Solution 1: Use parent child relationships
Elasticsearch enables us to specify a parent child relationship between document types. For instance, we could have two types of document: product_interaction documents (which contain event types product_visit and product_order) and cause documents (which contain event types like search). We could then configure a parent-child relationship between causes and product_interactions, such that each product_interaction is the child of a single cause. This structure enables us to use the built in ‘has_parent’ query to find all product visits that resulted from a specific search:

POST searches-201401*/_search

{
  "query": {
    "has_parent": {
      "parent_type": "cause",
      "query": {
        "match": {
          "searchTerm": "xbox"
        }
      }
    }
  }
}

This solution is flexible. The two document types are completely independent of each other – if we want, we can update one without affecting the other. To aid performance, Elasticsearch ensures that children are physically stored in the same shard as their parent. However there is still a performance cost to using the parent child relation and we found that our query speed sometimes suffered. There is also a big limitation to this design – there is no support for more complex relationships, such as grandparent->parent->child. So, we would be unable to add further relationships (e.g. between product_orders and product_interactions) and model the full chain of events.
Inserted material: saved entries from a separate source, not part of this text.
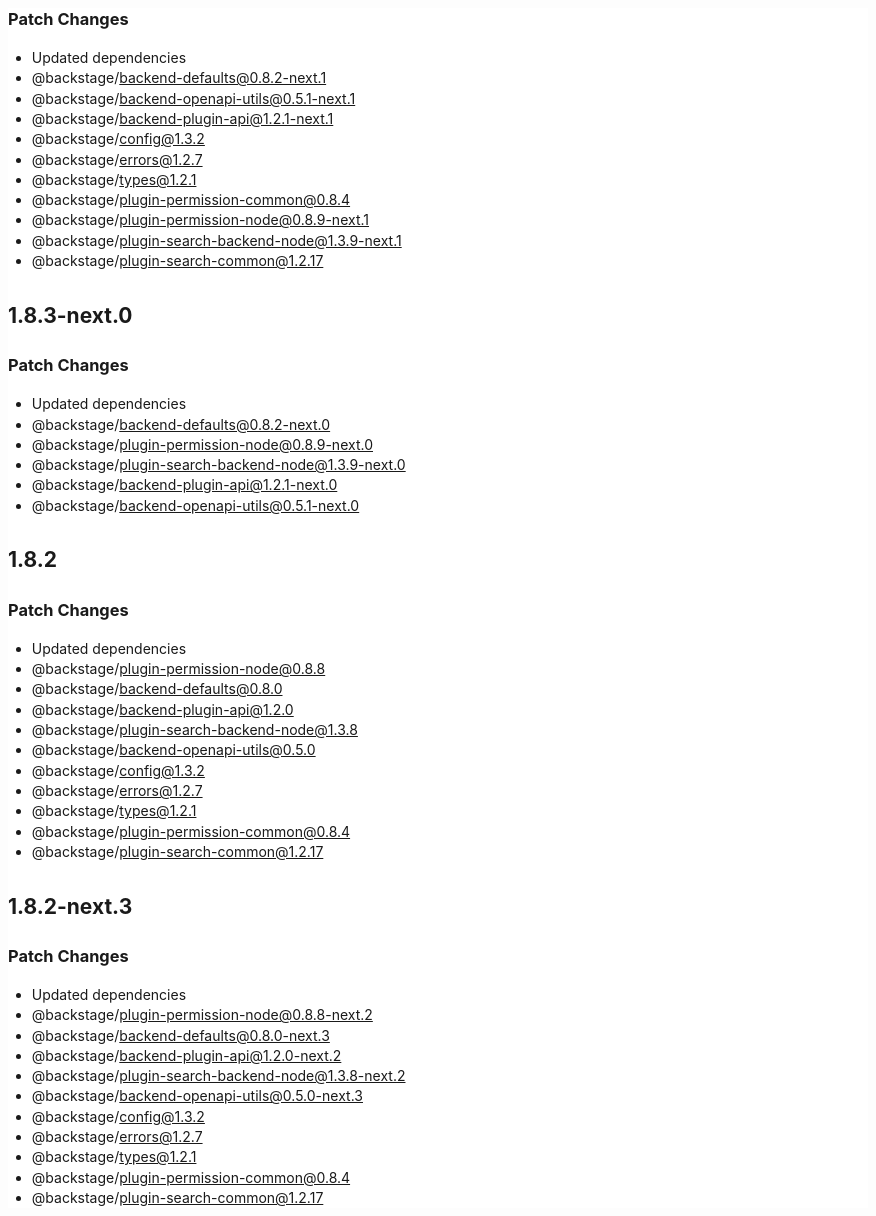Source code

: ### Patch Changes

- Updated dependencies
 - @backstage/backend-defaults@0.8.2-next.1
 - @backstage/backend-openapi-utils@0.5.1-next.1
 - @backstage/backend-plugin-api@1.2.1-next.1
 - @backstage/config@1.3.2
 - @backstage/errors@1.2.7
 - @backstage/types@1.2.1
 - @backstage/plugin-permission-common@0.8.4
 - @backstage/plugin-permission-node@0.8.9-next.1
 - @backstage/plugin-search-backend-node@1.3.9-next.1
 - @backstage/plugin-search-common@1.2.17

## 1.8.3-next.0

### Patch Changes

- Updated dependencies
 - @backstage/backend-defaults@0.8.2-next.0
 - @backstage/plugin-permission-node@0.8.9-next.0
 - @backstage/plugin-search-backend-node@1.3.9-next.0
 - @backstage/backend-plugin-api@1.2.1-next.0
 - @backstage/backend-openapi-utils@0.5.1-next.0

## 1.8.2

### Patch Changes

- Updated dependencies
 - @backstage/plugin-permission-node@0.8.8
 - @backstage/backend-defaults@0.8.0
 - @backstage/backend-plugin-api@1.2.0
 - @backstage/plugin-search-backend-node@1.3.8
 - @backstage/backend-openapi-utils@0.5.0
 - @backstage/config@1.3.2
 - @backstage/errors@1.2.7
 - @backstage/types@1.2.1
 - @backstage/plugin-permission-common@0.8.4
 - @backstage/plugin-search-common@1.2.17

## 1.8.2-next.3

### Patch Changes

- Updated dependencies
 - @backstage/plugin-permission-node@0.8.8-next.2
 - @backstage/backend-defaults@0.8.0-next.3
 - @backstage/backend-plugin-api@1.2.0-next.2
 - @backstage/plugin-search-backend-node@1.3.8-next.2
 - @backstage/backend-openapi-utils@0.5.0-next.3
 - @backstage/config@1.3.2
 - @backstage/errors@1.2.7
 - @backstage/types@1.2.1
 - @backstage/plugin-permission-common@0.8.4
 - @backstage/plugin-search-common@1.2.17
Solution 2: Add extra information at indexing time
Our end solution which solves both of the above problems is simply to move the logic surrounding relationships into the application layer. State corresponding to recent user activity (for example, searches in the last ten minutes) are stored in memory in our indexing application. Then, when product visit events are received, the in-memory state is checked and the ’cause’ of the product visit can be found. Then, when indexing the product visit document, extra attributes are indexed within the document such as the search terms which led to the product being visited. If we want to track more events in the train, such as product orders, then attributes that were added to the product visit document are copied into the product order document. This means that at query time, we don’t need to search over multiple document types and perform a join – all the information we need is contained in a single document type. This solution gives us very fast query performance at the cost of higher storage and memory requirements – since document size is greater and some information is duplicated.

With this setup, we are able to comfortably query over a month’s worth of data within just a couple of seconds – and that’s with a single node cluster. One problem we encountered is that it is possible to write incorrect or very computationally demanding queries and no matter how complex or demanding the query, Elasticsearch will attempt the computation. If it does not have sufficient resources to complete the query it will fail with an OutOfMemory error and the only way to recover from this is to restart Elasticsearch on the failed node(s). Aside from this, our experience with Elasticsearch for near real-time analytics has been very positive.